→ WHAT IS NEEDED
Write every entry out again, exactly as given.

→ INFORMATION

====

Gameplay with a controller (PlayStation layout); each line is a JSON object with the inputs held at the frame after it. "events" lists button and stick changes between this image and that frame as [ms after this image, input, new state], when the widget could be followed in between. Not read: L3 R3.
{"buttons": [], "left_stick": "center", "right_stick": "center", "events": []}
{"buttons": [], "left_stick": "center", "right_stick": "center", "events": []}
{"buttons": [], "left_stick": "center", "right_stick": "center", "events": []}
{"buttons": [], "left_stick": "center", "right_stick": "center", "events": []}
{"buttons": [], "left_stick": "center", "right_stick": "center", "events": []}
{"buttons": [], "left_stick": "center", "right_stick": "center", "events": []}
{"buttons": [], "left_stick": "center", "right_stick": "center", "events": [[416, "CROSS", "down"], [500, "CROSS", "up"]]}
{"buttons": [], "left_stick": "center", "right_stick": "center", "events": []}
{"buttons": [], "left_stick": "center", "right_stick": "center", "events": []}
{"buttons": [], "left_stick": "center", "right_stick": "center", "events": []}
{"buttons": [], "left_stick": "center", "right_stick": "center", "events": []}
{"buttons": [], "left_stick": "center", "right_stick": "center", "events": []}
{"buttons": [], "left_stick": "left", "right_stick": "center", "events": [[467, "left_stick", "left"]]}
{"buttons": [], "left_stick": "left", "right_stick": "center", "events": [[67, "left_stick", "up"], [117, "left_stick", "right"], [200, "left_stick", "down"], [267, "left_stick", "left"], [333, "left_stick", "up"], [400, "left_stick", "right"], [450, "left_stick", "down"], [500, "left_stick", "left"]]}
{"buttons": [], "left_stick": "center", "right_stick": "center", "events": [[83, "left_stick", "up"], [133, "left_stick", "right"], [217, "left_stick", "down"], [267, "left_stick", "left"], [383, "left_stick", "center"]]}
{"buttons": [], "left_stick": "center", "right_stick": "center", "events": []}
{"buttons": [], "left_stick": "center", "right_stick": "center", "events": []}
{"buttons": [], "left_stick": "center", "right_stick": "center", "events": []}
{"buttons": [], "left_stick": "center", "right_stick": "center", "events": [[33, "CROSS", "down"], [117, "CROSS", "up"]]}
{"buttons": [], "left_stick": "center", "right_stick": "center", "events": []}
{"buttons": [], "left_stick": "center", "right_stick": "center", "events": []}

====

→ RESPONSE TO THE EXERCISE
Gameplay with a controller (PlayStation layout); each line is a JSON object with the inputs held at the frame after it. "events" lists button and stick changes between this image and that frame as [ms after this image, input, new state], when the widget could be followed in between. Not read: L3 R3.
{"buttons": [], "left_stick": "center", "right_stick": "center", "events": []}
{"buttons": [], "left_stick": "center", "right_stick": "center", "events": []}
{"buttons": [], "left_stick": "center", "right_stick": "center", "events": []}
{"buttons": [], "left_stick": "center", "right_stick": "center", "events": []}
{"buttons": [], "left_stick": "center", "right_stick": "center", "events": []}
{"buttons": [], "left_stick": "center", "right_stick": "center", "events": []}
{"buttons": [], "left_stick": "center", "right_stick": "center", "events": [[416, "CROSS", "down"], [500, "CROSS", "up"]]}
{"buttons": [], "left_stick": "center", "right_stick": "center", "events": []}
{"buttons": [], "left_stick": "center", "right_stick": "center", "events": []}
{"buttons": [], "left_stick": "center", "right_stick": "center", "events": []}
{"buttons": [], "left_stick": "center", "right_stick": "center", "events": []}
{"buttons": [], "left_stick": "center", "right_stick": "center", "events": []}
{"buttons": [], "left_stick": "left", "right_stick": "center", "events": [[467, "left_stick", "left"]]}
{"buttons": [], "left_stick": "left", "right_stick": "center", "events": [[67, "left_stick", "up"], [117, "left_stick", "right"], [200, "left_stick", "down"], [267, "left_stick", "left"], [333, "left_stick", "up"], [400, "left_stick", "right"], [450, "left_stick", "down"], [500, "left_stick", "left"]]}
{"buttons": [], "left_stick": "center", "right_stick": "center", "events": [[83, "left_stick", "up"], [133, "left_stick", "right"], [217, "left_stick", "down"], [267, "left_stick", "left"], [383, "left_stick", "center"]]}
{"buttons": [], "left_stick": "center", "right_stick": "center", "events": []}
{"buttons": [], "left_stick": "center", "right_stick": "center", "events": []}
{"buttons": [], "left_stick": "center", "right_stick": "center", "events": []}
{"buttons": [], "left_stick": "center", "right_stick": "center", "events": [[33, "CROSS", "down"], [117, "CROSS", "up"]]}
{"buttons": [], "left_stick": "center", "right_stick": "center", "events": []}
{"buttons": [], "left_stick": "center", "right_stick": "center", "events": []}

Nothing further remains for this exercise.